Great jazz requires a strange alchemy of instinct and expertise, of empathy and teamwork from its musicians

Jazz teaches you how to be a person, and how to ripen your personhood through empathy

Michael Oakeshott from The Voice of Poetry in the Conversation of Mankind:

Conversation . . . was . . . the very basis of education, and a metaphor for civilization itself. Each educational encounter was in its small way an initiation into civilized discourse. . . . The languages of science and mathematics, of arts and letters, of sport, religion, the trades, and the professions were all for him part of a “conversation” that made up the human inheritance. Only in entering this conversation could one become fully human. Education was everywhere the price of entry. . . . The ultimate business of education, then, was learning how to be a human being. . . . The calling of a teacher was neither more nor less than to initiate the public into the “conversation of mankind.

In conversation, ‘facts’ appear only to be resolved once more into the possibilities from which they were made; ‘certainties’ are shown to be combustible, not by being brought in contact with other ‘certainties’ or with doubt, but by being kindled by the presence of ideas of another order; approximations are revealed between notions normally remote from one another.

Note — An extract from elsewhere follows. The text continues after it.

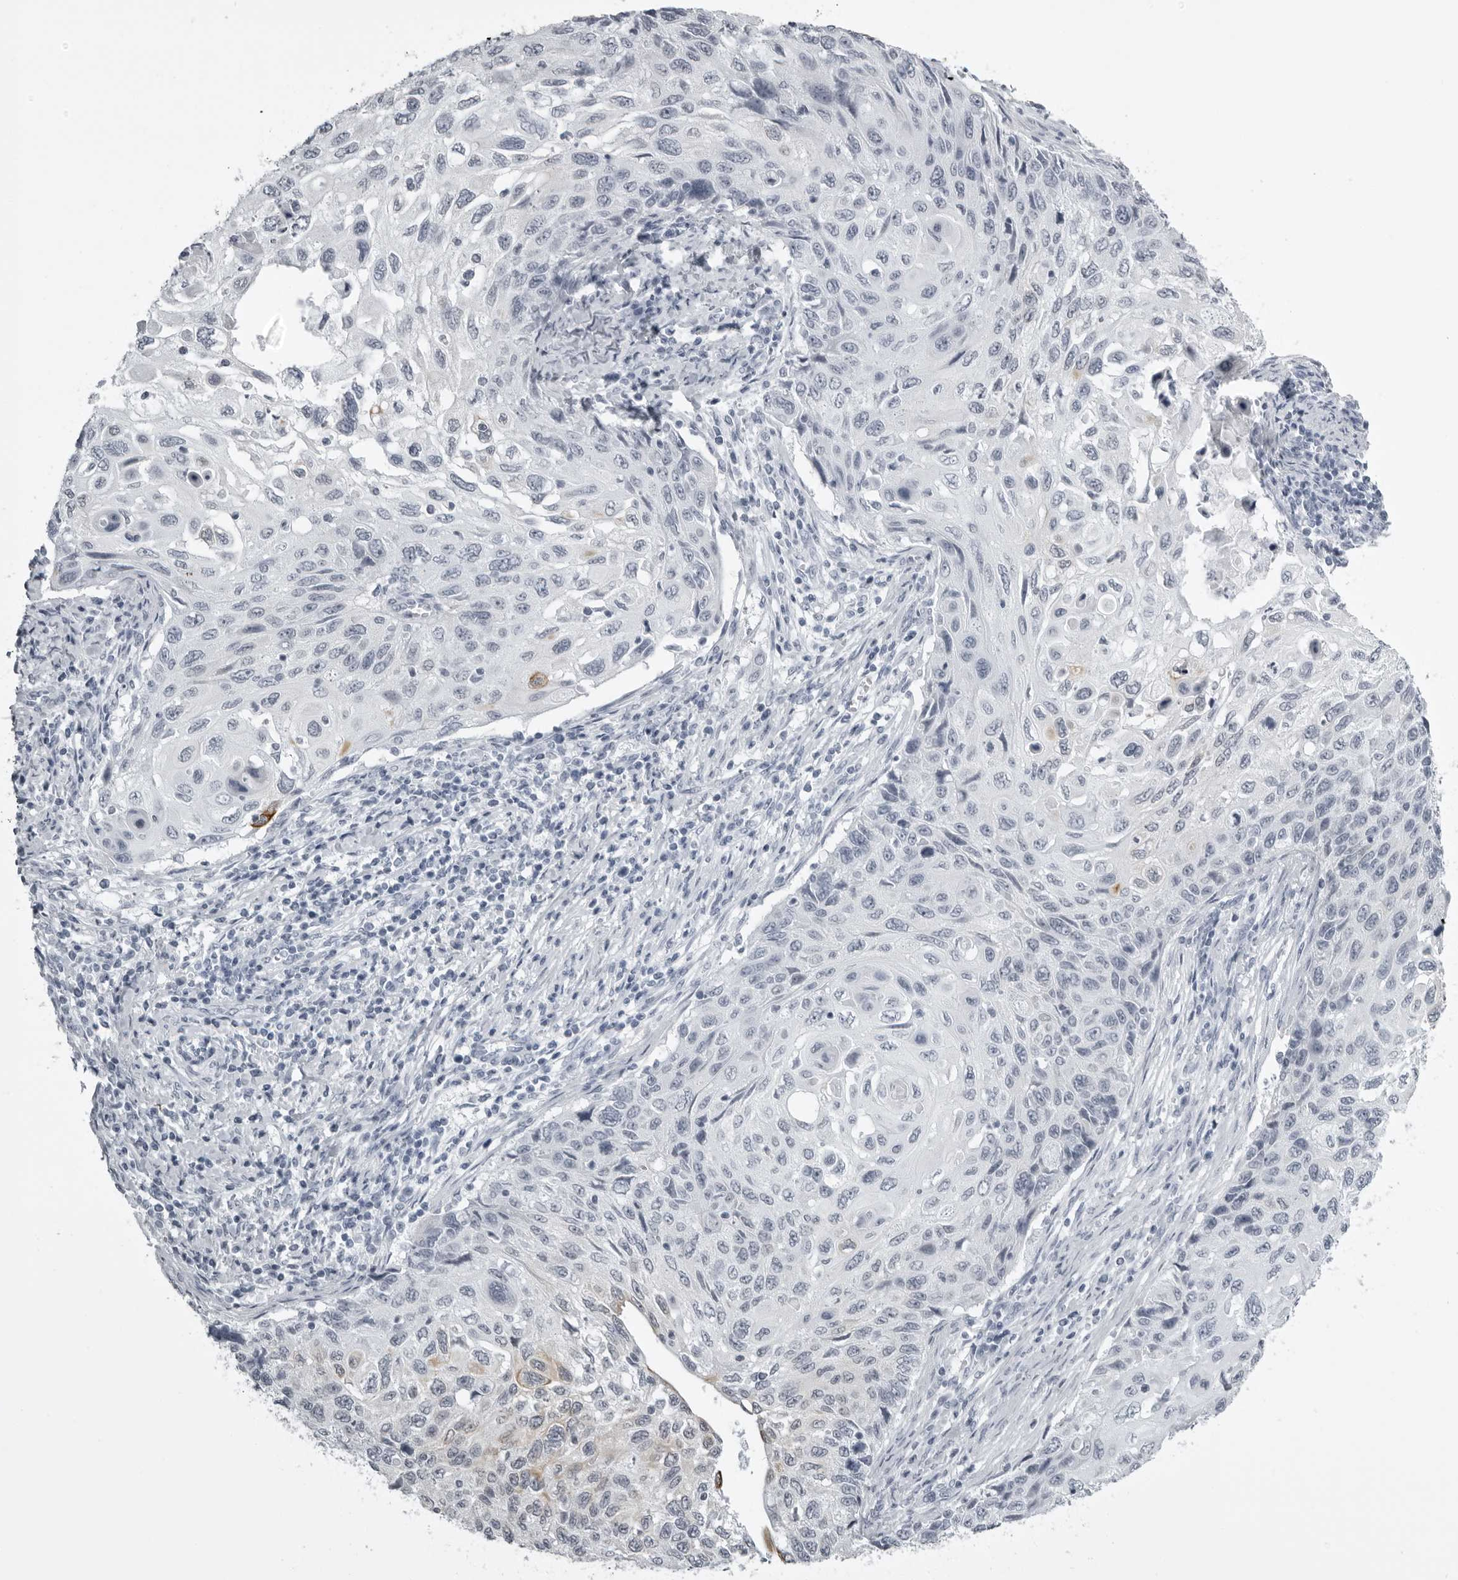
{"staining": {"intensity": "negative", "quantity": "none", "location": "none"}, "tissue": "cervical cancer", "cell_type": "Tumor cells", "image_type": "cancer", "snomed": [{"axis": "morphology", "description": "Squamous cell carcinoma, NOS"}, {"axis": "topography", "description": "Cervix"}], "caption": "DAB immunohistochemical staining of human cervical cancer exhibits no significant expression in tumor cells.", "gene": "UROD", "patient": {"sex": "female", "age": 70}}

Thoughts of different species take wing and play round one another to fresh exertions. Nobody asks where they have come from or on what authority they are present; nobody cares what will become of them when they have played their part. There is no symposiarch or arbiter; not even a doorkeeper to examine credentials. Every entrant is taken at its face-value and everything is permitted which can get itself accepted into the flow of speculation. And voices which speak in conversation do not compose a hierarchy. Conversation is not an enterprise designed to yield an extrinsic profit; it is an unrehearsed intellectual adventure. It is with conversation as with gambling, its significance lies neither in winning nor in losing, but in wagering. Properly speaking, it is impossible in the absence of a diversity of voices: in it different universes of discourse meet, acknowledge each other and enjoy an oblique relationship which neither requires nor forecasts their being assimilated to one another.